A COVID-19 vaccine is expected to be approved by the FDA this week. While there is plenty to be excited about, there is cause for concern.
Information Technology attack vectors have been known to use big news, fads, and trends to trick users. A COVID-19 vaccine will be the biggest news in over a decade… and since social media became big.
COVID-19 has ensnared the public; economically, physically, and emotionally. It has the hallmarks of a horrifyingly efficient way to trick people out of money and information.
We haven’t seen an attack yet, but your users should know that any messages or posts about the COVID-19 vaccine from any source should be treated with scrutiny.
Even the FTC is issuing warnings: https://www.ftc.gov/news-events/press-releases/2020/12/ftc-issues-consumer-tips-avoiding-covid-19-vaccine-scams
We highly recommend reviewing our article from 2018 about detecting phishing emails. The information within still applies.
For the time being, notify your users that the only information they should trust on COVID-19 vaccines is from their doctor and the national news networks; no one else.
No random posts on Facebook, no text messages claiming to be the COVID Vaccination Program, no emails claiming the same, nothing.
If they still feel the need to go down the rabbit hole on this vaccine they need to use their personal email address and information!
The notice ends here, but in case you need to read one possible way this scam can play out, here it goes:
- Your user sees a Facebook post regarding sign-ups to get the new COVID-19 vaccine. They click the link on a work computer. Luckily the site does not contain malicious code and a virus is not downloaded.
- The user is taken to the sign up form. Because they think the companies spam filtering is better they use their work email to sign up for alerts.
- A day or so later they get an email. This email claims to contain an encrypted message and uses the term Operation: Warp Speed. The email claims the message is encrypted to protect the users health information, and it is from a trusted source. The user opens the link.

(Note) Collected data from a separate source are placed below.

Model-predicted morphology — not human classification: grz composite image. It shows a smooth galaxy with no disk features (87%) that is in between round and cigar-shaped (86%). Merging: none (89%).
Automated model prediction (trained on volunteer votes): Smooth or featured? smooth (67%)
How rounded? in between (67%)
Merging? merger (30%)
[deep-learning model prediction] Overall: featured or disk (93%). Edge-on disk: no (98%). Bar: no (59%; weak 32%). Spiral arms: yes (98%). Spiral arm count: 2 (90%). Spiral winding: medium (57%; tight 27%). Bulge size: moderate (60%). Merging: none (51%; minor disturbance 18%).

- The user is taken to a page that wants them to log in with their work email and password to decrypt the message. After the user logs in, the site crashes. The user may try a couple more times, and then shrugs their shoulders and says they’ll try later it must be busy. From this point, your company is breached.
- Armed with your users username and password from the harvesting site, an attacker is now logged into the users account, downloads all the users emails, current and previous; all the users contacts; the users calendars; the folders the user has access to. Your user has no warning this has happened.

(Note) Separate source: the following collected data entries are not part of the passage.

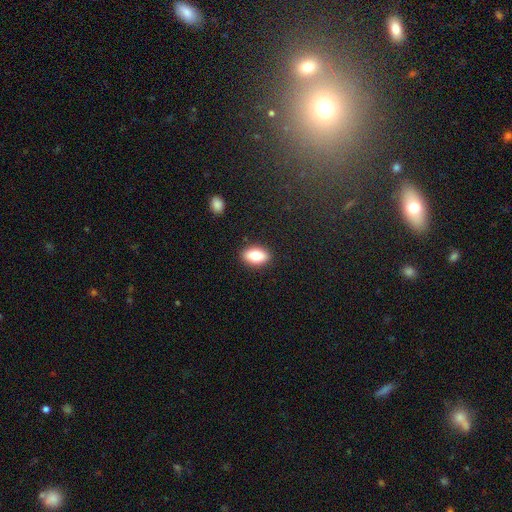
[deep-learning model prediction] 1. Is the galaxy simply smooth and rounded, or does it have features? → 79% smooth, 13% featured or disk, 8% star or artifact.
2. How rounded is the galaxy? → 89% in between, 8% round, 3% cigar-shaped.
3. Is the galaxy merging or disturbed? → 89% none, 8% minor disturbance, 2% major disturbance, 1% merger.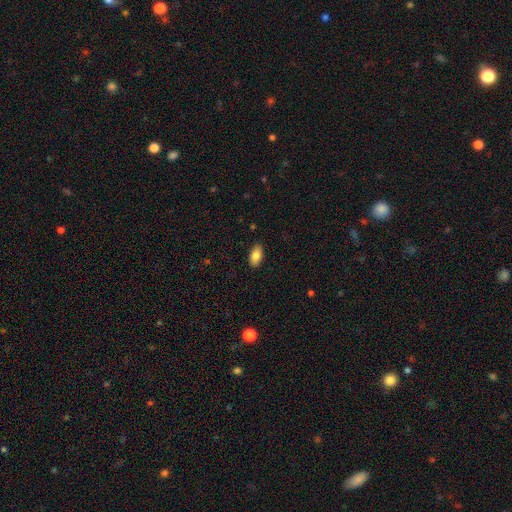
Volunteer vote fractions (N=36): A smooth galaxy with no disk features (92%) that is in between round and cigar-shaped (94%).

Vote fractions:
- Smooth or featured? smooth: 92% / featured or disk: 8% / star or artifact: 0%
- How rounded? in between: 94% / round: 3% / cigar-shaped: 3%
- Merging? none: 94% / minor disturbance: 6% / major disturbance: 0% / merger: 0%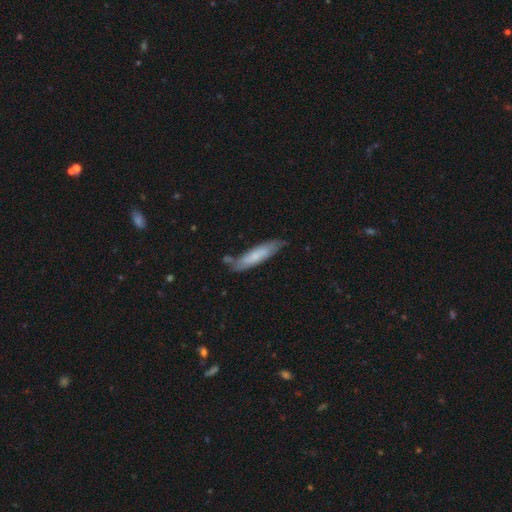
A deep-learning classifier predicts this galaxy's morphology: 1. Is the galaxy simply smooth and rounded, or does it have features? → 60% smooth, 34% featured or disk, 6% star or artifact.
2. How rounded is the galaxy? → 76% cigar-shaped, 23% in between, 1% round.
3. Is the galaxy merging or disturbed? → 65% none, 23% minor disturbance, 6% merger, 5% major disturbance.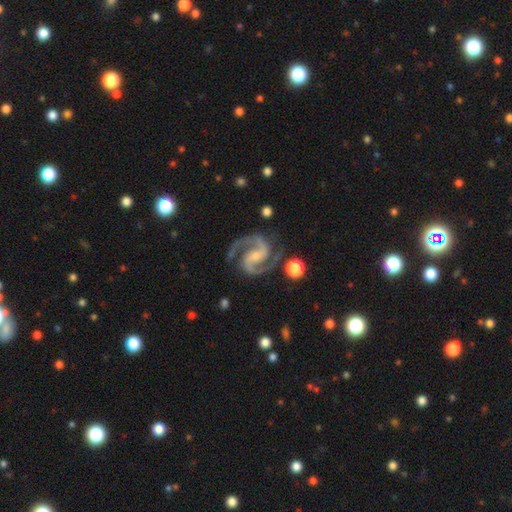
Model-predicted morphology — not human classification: Smooth or featured? Predicted: featured or disk (p=0.94). Edge-on disk? Predicted: no (p=0.98). Bar? Predicted: weak (p=0.39). Spiral arms? Predicted: yes (p=0.99). Spiral winding? Predicted: medium (p=0.66). Spiral arm count? Predicted: 2 (p=0.92). Bulge size? Predicted: small (p=0.59). Merging? Predicted: none (p=0.81).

- Over time the attacker monitors the users communications, but does nothing. They just harvest data, for months. The attacker finds intraoffice memo’s and documentation containing information about who is what in the company. The attacker also learns about the companies procedures and policies.
- A Spear-Phishing campaign begins.
- The financial department is targeted and the newest financial employee receives a message claiming to be from the CEO/President. A request is put in to send money somewhere. Because the attacker knows procedure and protocol, the message appears to comply with everything and the new employee obliges the request. Thousands of dollars are lost. There is no recovery possible.
- Know this, at this point there is no reason for the attacker to stop. They could target another user, or multiple users at one time. Statistically, only 40% of companies survive this point; and this includes multinational, multibillion-dollar companies!